Aleph
Gateway RPCMethods Reference

browser.*

Browser automation RPC methods via Chrome DevTools Protocol

Browser methods provide browser automation through the Chrome DevTools Protocol (CDP). Navigate web pages, interact with elements, capture screenshots, run JavaScript, and extract accessibility snapshots -- all controlled via RPC.

:::warning This page documents the intended API. The browser.* methods shown below are defined in the source handler (src/gateway/handlers/browser_config.rs) but are not currently exposed as standalone JSON-RPC methods in the runtime. Browser automation is available as builtin tools (browser_navigate, browser_click, etc.) within agent execution. The browser_config.* namespace (browser_config.get, browser_config.update) is registered for configuration.
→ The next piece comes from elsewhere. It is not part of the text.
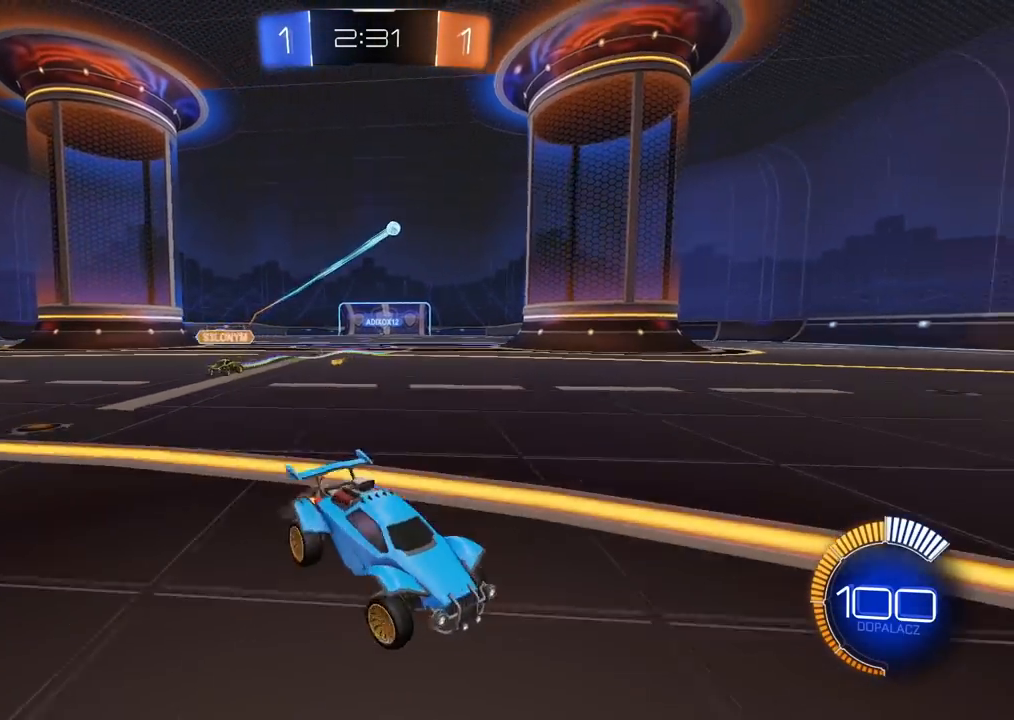
{"dt_ms": 500, "buttons": ["CROSS"], "left_stick": "down-left", "right_stick": "center", "events": [[50, "L1", "up"], [100, "L2", "down"], [150, "left_stick", "center"], [367, "CROSS", "down"], [400, "left_stick", "down-left"], [450, "L2", "up"]]}
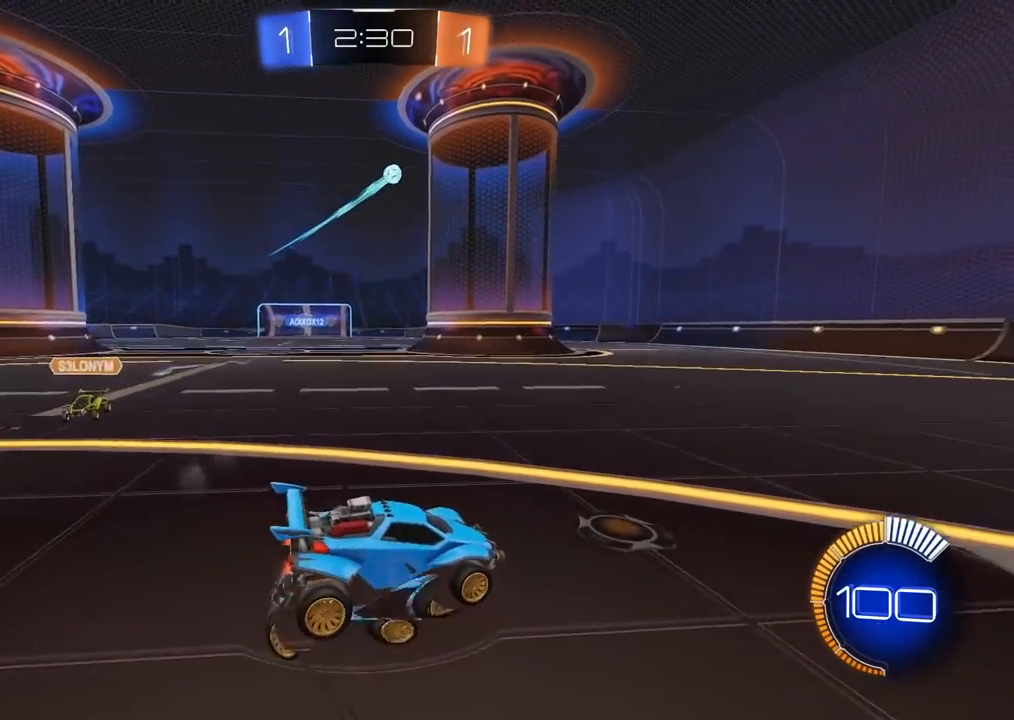
{"dt_ms": 500, "buttons": ["CROSS", "CIRCLE", "R2"], "left_stick": "left", "right_stick": "center", "events": [[50, "CROSS", "up"], [117, "left_stick", "center"], [133, "CIRCLE", "down"], [133, "CROSS", "down"], [133, "R2", "down"], [250, "left_stick", "down-left"], [383, "left_stick", "left"]]}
See Methods Reference for the accurate method listing. :::

Prerequisites

Browser automation requires a Chromium-based browser. Aleph can auto-detect an installed browser or connect to a running instance via WebSocket.

# ~/.aleph/config.toml
[browser]
mode = "auto"        # "auto", "connect", or "binary"
headless = false
cdp_port = 9222

Methods

browser.navigate

Navigate to a URL in the current tab.

Request:

{
  "jsonrpc": "2.0",
  "id": 1,
  "method": "browser.navigate",
  "params": {
    "url": "https://example.com"
  }
}

Response:

{
  "jsonrpc": "2.0",
  "id": 1,
  "result": {
    "url": "https://example.com",
    "title": "Example Domain",
    "status": 200,
    "loaded": true
  }
}

Parameters:

ParameterTypeRequiredDescription
urlstringYesURL to navigate to
wait_untilstringNoWait condition: "load" (default), "domcontentloaded", "networkidle"
timeout_msnumberNoNavigation timeout in milliseconds. Default: 30000

browser.click

Click an element on the page. Elements can be targeted by ARIA snapshot ref ID, CSS selector, or viewport coordinates.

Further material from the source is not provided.